Gonna jokes
Man: Oi, dude, why did you shoot the orphans!?
Other man: Because.
Man: Because why!?
Other man: Because who are they gonna tell? Their parents?
What did the skeleton say when his girlfriend said, "I'm gonna break your heart?"
He says, "Go ahead, you're not breaking my 206 healthy bones!"
You're so fat that you're gonna be my next hamburger for dinner and the next In-N-Out, just like your parents.
I can’t wait for collage....
5 min later, ight I’m gonna go kill myself.
Son, what is 1 plus 1?
Dad, I don't know.
Son, it is 2.
Dad, oh, I was gonna say 2.
Memes
What is the best thing about gay people?
They're gay about being gay even though they're gonna get shot in the USA. Wait, that rhymes!

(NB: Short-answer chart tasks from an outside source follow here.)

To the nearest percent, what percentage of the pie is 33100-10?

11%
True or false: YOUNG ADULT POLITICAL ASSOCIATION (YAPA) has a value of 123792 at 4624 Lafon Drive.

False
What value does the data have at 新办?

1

Once the aliens was gonna have a party, they had to planet.
"Never gonna give you up."
Bro, I was told that "LMAO" meant launching missiles at orphanages. Well, I LMAOed. I don't think they are ever gonna see their parents again.

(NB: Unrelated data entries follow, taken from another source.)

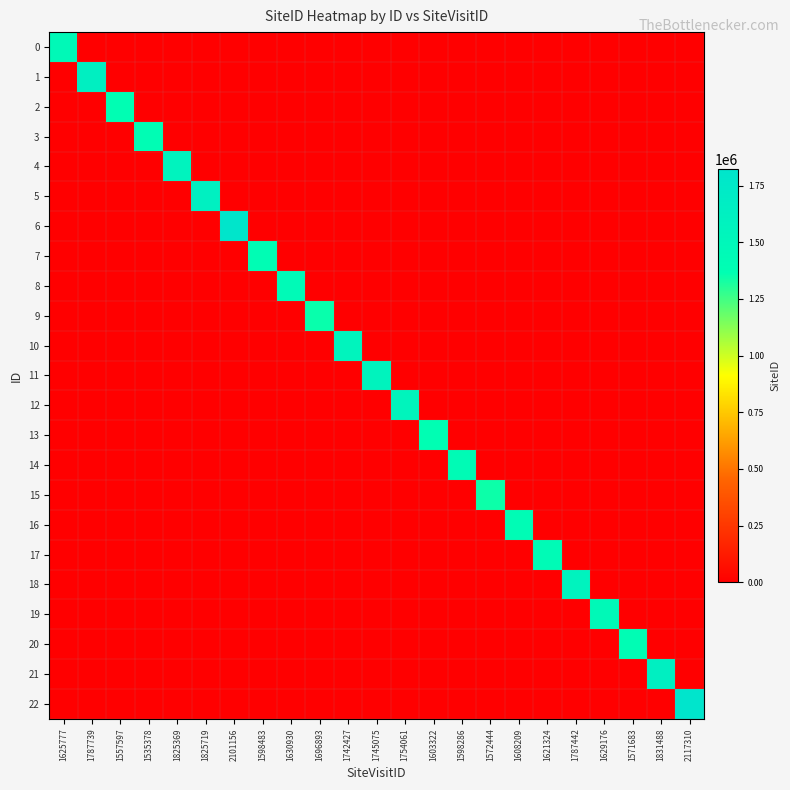

What is the greatest value displayed?

1824391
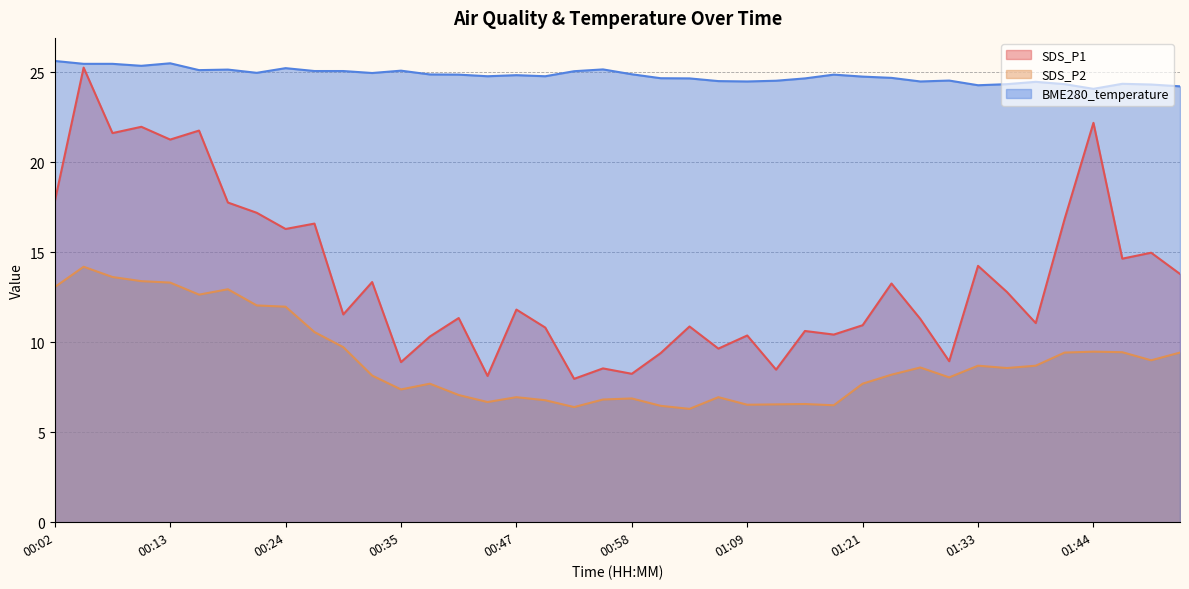

What is the sum of all SDS_P2 values?

359.5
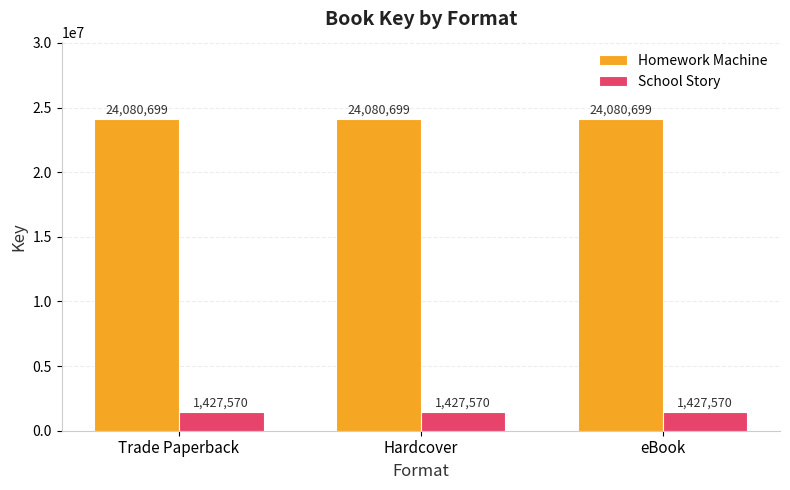

Reading right to left, transcribe all the data shown in this chart.

Homework Machine: 24080699	24080699	24080699
School Story: 1427570	1427570	1427570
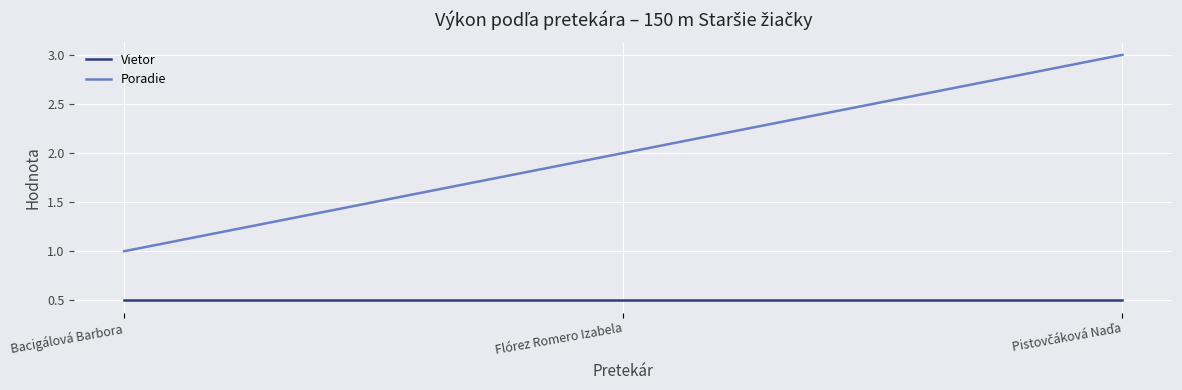

What position from the left is Flórez Romero Izabela?

2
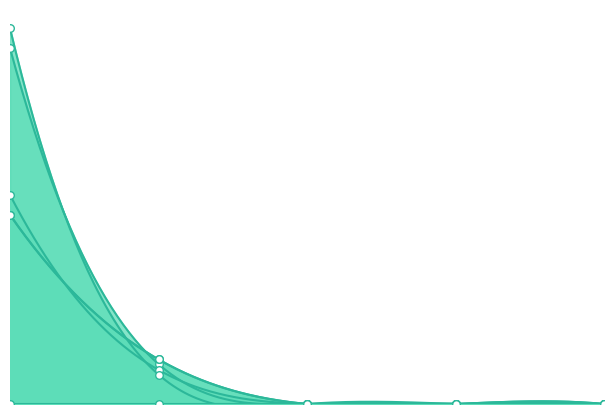

Which series reaches the maximum Y coordinate?

Sisa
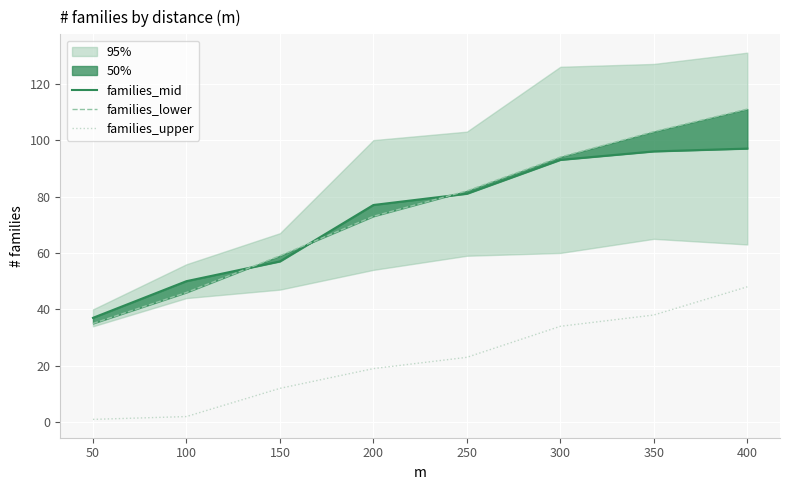

True or false: families_mid has more than 0 points higher than both neighbors.

False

I know your name is baller cause I'm gonna put my baller into yo MOTHER HOLLER!
Never give up, 'cause never gonna give you up.
Never gonna let you down, never gonna run around and desert you, never gonna make you cry, never gonna say goodbye, never gonna desert you.
What do you call an orphan taking a selfie?
A family portrait........
You might say I'm mean but what are they gonna do..... tell their parents?
Wait..........
Teacher: Here, have candy.
Kid: No, I’m too fat.
Teacher: Shut up, or I’m gonna fail you.
*Next week*
Teacher: Okay kids, get off the floor and go back to your seats.
Kid: I’m too fat to get up.
Teacher: Don’t you remember what I said?
Kid: Yep, elephants don’t forget.
I was bullying an orphan, then I said, "What, you gonna run home and cry to your mom?"
You know how girls say, "I would have sex with you if you were the last person on earth"? Well, who's gonna stop me?
You gonna poop someday.
So two dudes were at a bar and out of nowhere they hear, "Oi mate, talk to me like that again, I'm gonna shove this stick so far up your ass you'll look like a Popsicle."
If your hot dog tastes like a piece of wood, who are you going to call?
"Ghost Musterd."
Man: Could you hold this for me?
Kid: Ok mister! I love playing with a pew pew! Pow! Pew! Pew! Bang! *GUNSHOT*
Man: Dammit, now who am I gonna put in the van?!
If you are ever mad, punch an orphan.
What are they gonna do, tell their parents?